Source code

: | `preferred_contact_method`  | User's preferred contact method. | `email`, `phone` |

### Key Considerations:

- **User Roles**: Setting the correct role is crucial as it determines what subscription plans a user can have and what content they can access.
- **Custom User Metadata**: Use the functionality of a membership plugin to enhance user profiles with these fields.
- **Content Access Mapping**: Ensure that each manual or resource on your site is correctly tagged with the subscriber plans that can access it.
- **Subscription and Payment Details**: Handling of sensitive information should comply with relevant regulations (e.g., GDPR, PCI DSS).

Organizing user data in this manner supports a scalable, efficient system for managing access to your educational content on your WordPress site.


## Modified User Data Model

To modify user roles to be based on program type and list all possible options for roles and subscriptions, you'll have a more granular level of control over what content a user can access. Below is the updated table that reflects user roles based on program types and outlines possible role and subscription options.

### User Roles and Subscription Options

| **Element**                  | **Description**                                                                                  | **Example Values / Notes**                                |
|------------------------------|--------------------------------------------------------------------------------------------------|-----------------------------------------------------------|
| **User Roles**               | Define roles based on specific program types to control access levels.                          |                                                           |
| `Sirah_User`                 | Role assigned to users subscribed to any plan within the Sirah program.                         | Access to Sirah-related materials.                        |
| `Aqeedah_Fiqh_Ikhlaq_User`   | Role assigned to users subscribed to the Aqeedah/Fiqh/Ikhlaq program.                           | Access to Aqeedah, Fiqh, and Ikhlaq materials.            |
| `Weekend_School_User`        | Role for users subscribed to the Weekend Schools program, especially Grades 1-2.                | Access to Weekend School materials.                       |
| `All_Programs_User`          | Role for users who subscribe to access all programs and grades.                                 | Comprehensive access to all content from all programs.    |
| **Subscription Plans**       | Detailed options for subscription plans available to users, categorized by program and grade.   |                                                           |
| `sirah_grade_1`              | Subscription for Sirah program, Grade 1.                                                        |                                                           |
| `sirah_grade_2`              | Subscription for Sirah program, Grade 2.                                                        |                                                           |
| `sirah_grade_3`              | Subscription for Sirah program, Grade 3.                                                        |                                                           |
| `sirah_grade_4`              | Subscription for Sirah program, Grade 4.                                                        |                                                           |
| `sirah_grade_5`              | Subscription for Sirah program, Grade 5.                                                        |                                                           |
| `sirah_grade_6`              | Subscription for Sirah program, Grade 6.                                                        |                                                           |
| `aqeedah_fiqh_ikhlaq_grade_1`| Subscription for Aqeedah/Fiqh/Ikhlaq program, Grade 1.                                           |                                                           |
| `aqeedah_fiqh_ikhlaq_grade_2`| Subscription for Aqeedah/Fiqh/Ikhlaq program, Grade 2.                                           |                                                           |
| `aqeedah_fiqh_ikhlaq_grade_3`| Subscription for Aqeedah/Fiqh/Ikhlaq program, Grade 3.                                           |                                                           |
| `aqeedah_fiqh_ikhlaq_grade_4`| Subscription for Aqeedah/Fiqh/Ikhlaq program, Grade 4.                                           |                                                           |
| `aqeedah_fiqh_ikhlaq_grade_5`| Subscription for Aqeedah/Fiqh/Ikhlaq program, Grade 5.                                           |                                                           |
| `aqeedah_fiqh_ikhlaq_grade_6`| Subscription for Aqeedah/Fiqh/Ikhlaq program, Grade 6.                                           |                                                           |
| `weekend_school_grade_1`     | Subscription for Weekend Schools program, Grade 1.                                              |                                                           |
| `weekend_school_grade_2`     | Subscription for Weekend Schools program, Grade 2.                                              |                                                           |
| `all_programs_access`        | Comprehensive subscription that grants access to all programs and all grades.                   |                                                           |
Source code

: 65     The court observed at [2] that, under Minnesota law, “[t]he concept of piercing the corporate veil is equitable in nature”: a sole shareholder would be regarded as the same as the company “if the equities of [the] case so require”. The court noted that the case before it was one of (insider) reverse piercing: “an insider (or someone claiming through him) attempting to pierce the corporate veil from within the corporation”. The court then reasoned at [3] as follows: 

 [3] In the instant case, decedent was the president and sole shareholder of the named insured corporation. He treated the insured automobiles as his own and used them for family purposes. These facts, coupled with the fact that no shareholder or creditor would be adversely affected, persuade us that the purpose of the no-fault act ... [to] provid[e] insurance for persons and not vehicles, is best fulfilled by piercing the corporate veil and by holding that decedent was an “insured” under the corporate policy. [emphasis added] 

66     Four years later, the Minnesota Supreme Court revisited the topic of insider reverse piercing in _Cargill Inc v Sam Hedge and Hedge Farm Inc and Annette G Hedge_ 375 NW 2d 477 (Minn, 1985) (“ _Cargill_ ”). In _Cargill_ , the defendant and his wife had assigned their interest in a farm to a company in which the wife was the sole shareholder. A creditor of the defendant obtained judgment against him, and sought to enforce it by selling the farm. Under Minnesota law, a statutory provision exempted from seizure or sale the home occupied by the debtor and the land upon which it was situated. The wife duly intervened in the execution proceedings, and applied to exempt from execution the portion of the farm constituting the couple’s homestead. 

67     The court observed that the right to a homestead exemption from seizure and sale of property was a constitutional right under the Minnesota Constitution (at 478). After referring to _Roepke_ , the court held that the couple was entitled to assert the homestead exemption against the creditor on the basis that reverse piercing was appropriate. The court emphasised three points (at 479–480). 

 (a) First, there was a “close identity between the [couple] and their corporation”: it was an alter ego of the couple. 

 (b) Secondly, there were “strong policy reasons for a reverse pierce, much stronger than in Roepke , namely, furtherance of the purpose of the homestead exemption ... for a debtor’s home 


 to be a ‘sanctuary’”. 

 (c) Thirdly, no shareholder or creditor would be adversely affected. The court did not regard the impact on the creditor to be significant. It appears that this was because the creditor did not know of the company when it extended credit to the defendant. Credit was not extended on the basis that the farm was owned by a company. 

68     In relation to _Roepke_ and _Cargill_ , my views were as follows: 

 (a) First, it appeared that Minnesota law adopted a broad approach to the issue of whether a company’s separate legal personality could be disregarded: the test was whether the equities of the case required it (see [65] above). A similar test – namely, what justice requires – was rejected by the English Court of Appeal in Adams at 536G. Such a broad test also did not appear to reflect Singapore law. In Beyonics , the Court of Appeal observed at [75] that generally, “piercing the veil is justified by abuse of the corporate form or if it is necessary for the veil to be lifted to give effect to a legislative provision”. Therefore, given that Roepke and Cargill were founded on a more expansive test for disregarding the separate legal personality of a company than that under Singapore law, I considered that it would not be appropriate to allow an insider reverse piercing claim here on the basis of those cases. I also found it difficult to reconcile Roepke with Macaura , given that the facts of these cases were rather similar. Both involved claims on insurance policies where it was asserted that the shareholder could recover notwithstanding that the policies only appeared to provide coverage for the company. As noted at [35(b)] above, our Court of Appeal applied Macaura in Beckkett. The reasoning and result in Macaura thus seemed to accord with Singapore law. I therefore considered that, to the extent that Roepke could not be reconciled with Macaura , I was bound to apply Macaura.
= = = =
Render the lines starting at the one containing "To modify user" and ending at the one containing "### User Roles and Subscription Options" as a Markdown table with columns No. and Text, numbering each line and skipping blank lines.

- ANSWER FOR THE TASK
| No. | Text |
|---|---|
| 1 | To modify user roles to be based on program type and list all possible options for roles and subscriptions, you'll have a more granular level of control over what content a user can access. Below is the updated table that reflects user roles based on program types and outlines possible role and subscription options. |
| 2 | ### User Roles and Subscription Options |